Zudem ist vor allem auch noch im Auge zu behalten - das weiss Frau Bundesrätin Sommaruga -, dass wir auf der Nord-Süd-Verbindung gegenwärtig noch andere Baustellen haben. Der Lötschbergtunnel wird saniert, die entsprechenden Wartezeiten können Sie täglich am Radio hören; es dauert oftmals über eine Stunde, bis der Autoverlad die Fahrzeuge transportieren kann. Nun stellen Sie sich einfach vor, dass neben dem Nadelöhr des Lötschberg-Autoverlads noch ein zweites Nadelöhr, nämlich jenes in Mitholz, entstehen würde. Es käme zu einer Verlagerung des Automobilverkehrs mit einer entsprechenden Umfahrung dieser Grossbaustelle über die Kantone Freiburg und Waadt ins Unterwallis. Das ist weder ökologisch noch ökonomisch zu verantworten.
Zu guter Letzt möchten wir ja auch noch den Basistunnel ausbauen. Hier wurde vom Bundesrat signalisiert, dass diesbezüglich ebenfalls mit einer zeitweiligen Totalsperre des[NB]Basistunnels zu rechnen wäre - in der gleichen Periode, in der wir das Munitionsdepot und oben den Scheiteltunnel sanieren möchten.
Es ist einfach eine Kumulation von Verkehrsstörungen auf der Schiene und auf der Strasse, welche der Schweiz auf dieser Route schlichtweg nicht zumutbar ist.

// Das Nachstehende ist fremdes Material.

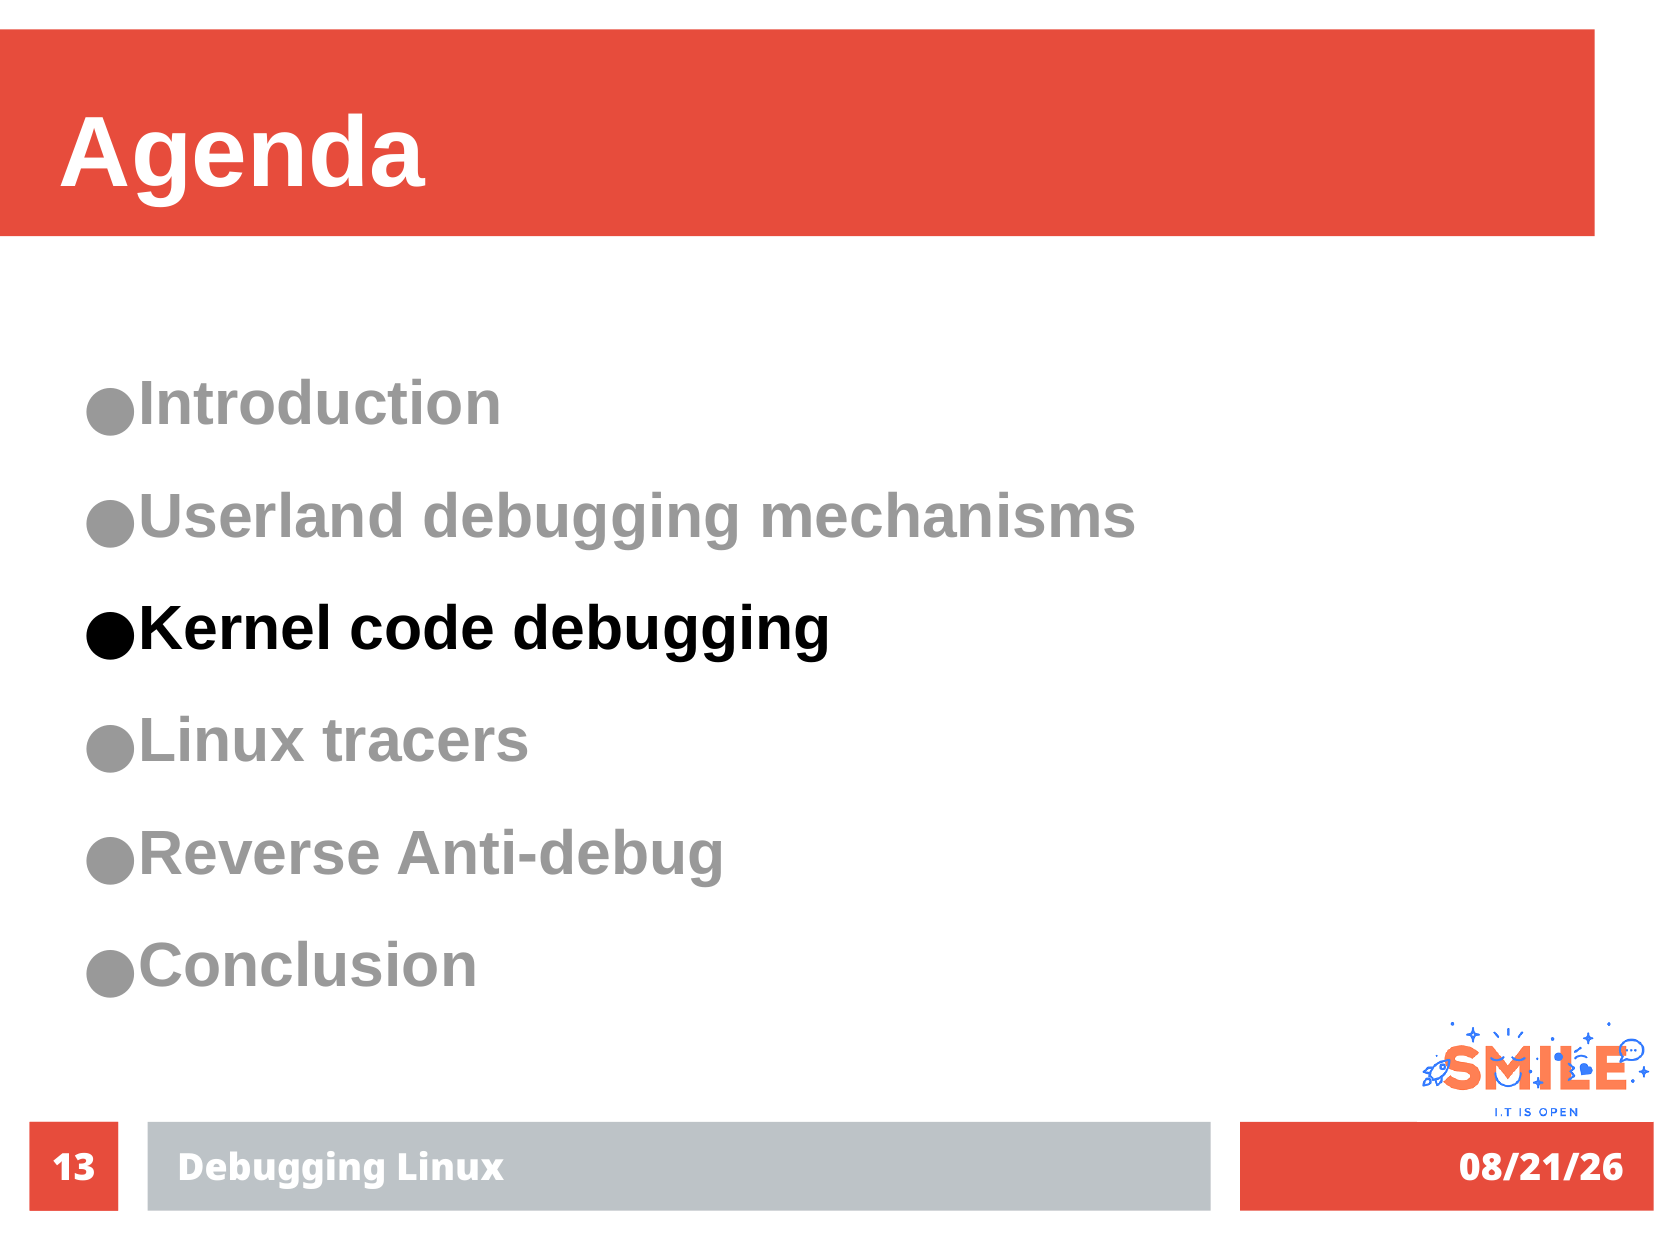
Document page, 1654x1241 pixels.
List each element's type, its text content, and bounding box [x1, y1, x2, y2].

text_box Agenda [149, 142, 172, 176]
text_box Agenda [58, 58, 1595, 207]
text_box Introduction Userland debugging mechanisms Kernel code debugging Linux tracers Reverse Anti-debug Conclusion [83, 324, 1590, 1093]
picture [1417, 1019, 1653, 1122]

Dies würde zu hohen ökonomischen Folgeschäden für den Tourismus, für die Wirtschaft, für die Kantone führen. Es ist daher mehr als gerechtfertigt, hier den Bundesrat aufzufordern, eine Umfahrung vorzusehen, welche dem Verkehrsaufkommen auch gerecht wird: eine zweispurige, richtungsgetrennte Notumfahrung. Diese ist selbstverständlich nach Beendigung der Räumung des Munitionsdepots wieder zurückzubauen. Entsprechende Auflagen könnten ja auch in ein solches Projekt aufgenommen werden.

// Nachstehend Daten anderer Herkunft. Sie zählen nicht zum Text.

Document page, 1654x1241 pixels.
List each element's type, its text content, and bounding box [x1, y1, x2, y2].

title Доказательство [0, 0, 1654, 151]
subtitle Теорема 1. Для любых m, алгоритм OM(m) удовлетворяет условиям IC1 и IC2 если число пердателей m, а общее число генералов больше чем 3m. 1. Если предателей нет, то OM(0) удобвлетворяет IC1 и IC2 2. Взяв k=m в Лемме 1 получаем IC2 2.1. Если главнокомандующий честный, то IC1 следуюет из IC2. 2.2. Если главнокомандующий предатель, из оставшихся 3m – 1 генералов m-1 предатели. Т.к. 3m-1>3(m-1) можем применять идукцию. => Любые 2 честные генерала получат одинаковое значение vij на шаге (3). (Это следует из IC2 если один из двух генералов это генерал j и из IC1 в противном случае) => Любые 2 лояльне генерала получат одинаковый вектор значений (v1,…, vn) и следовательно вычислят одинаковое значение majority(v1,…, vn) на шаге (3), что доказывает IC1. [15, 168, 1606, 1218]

Die zusätzlichen Kosten stehen in keinem Verhältnis zu den Kosten der Sanierung des Munitionsdepots von mehreren hundert Millionen Schweizerfranken, und sie stehen in keinem Verhältnis zu den wirtschaftlichen Kosten eines Totalausfalls dieser Nord-Süd-Verbindung.
Zuhanden der Umweltverbände, welche auch hier Bedenken geäussert haben, halte ich fest: Falls diese Nord-Süd-Verbindung wirklich gekappt wird, werden Sie mit einem Umlagerungsverkehr in ungeahntem Ausmass konfrontiert, was weder ökologisch noch ökonomisch sinnvoll ist. Die zeitweilige Umfahrung ist aufgrund der Räumung des Munitionsdepots zwingend. Dies war nicht vorauszusehen und ist auch nicht durch die betroffenen Kantone allein zu verantworten.
Die Stellungnahme des Bundesrates befriedigt daher nicht. Ich bin der Meinung, dass der Bundesrat selbstverständlich - falls es ihm gelingt, diese Motion zu optimieren und das Problem des Verkehrsflusses anderweitig zu lösen - auch diesbezüglich Alternativlösungen auf den Tisch legen kann. Gegenwärtig ist aber offenkundig, dass das aufgelegte Projekt den Bedürfnissen des Verkehrsaufkommens nicht genügt und optimiert werden muss.
Es geht mir auch gar nicht darum, den schwarzen Peter nun vom VBS ins UVEK zu verlagern oder umgekehrt. Es ist offenkundig eine Verbundaufgabe, und ich bin der Meinung, dass diese zwei Departemente hier für die betroffenen Regionen eine Lösung finden müssen.
Ich bitte Sie daher, diese Motion anzunehmen und damit ein starkes Zeichen an den Bundesrat zu senden, dass er hier des Problems mit anderen Mitteln Herr werden muss. Besten Dank für Ihre Unterstützung!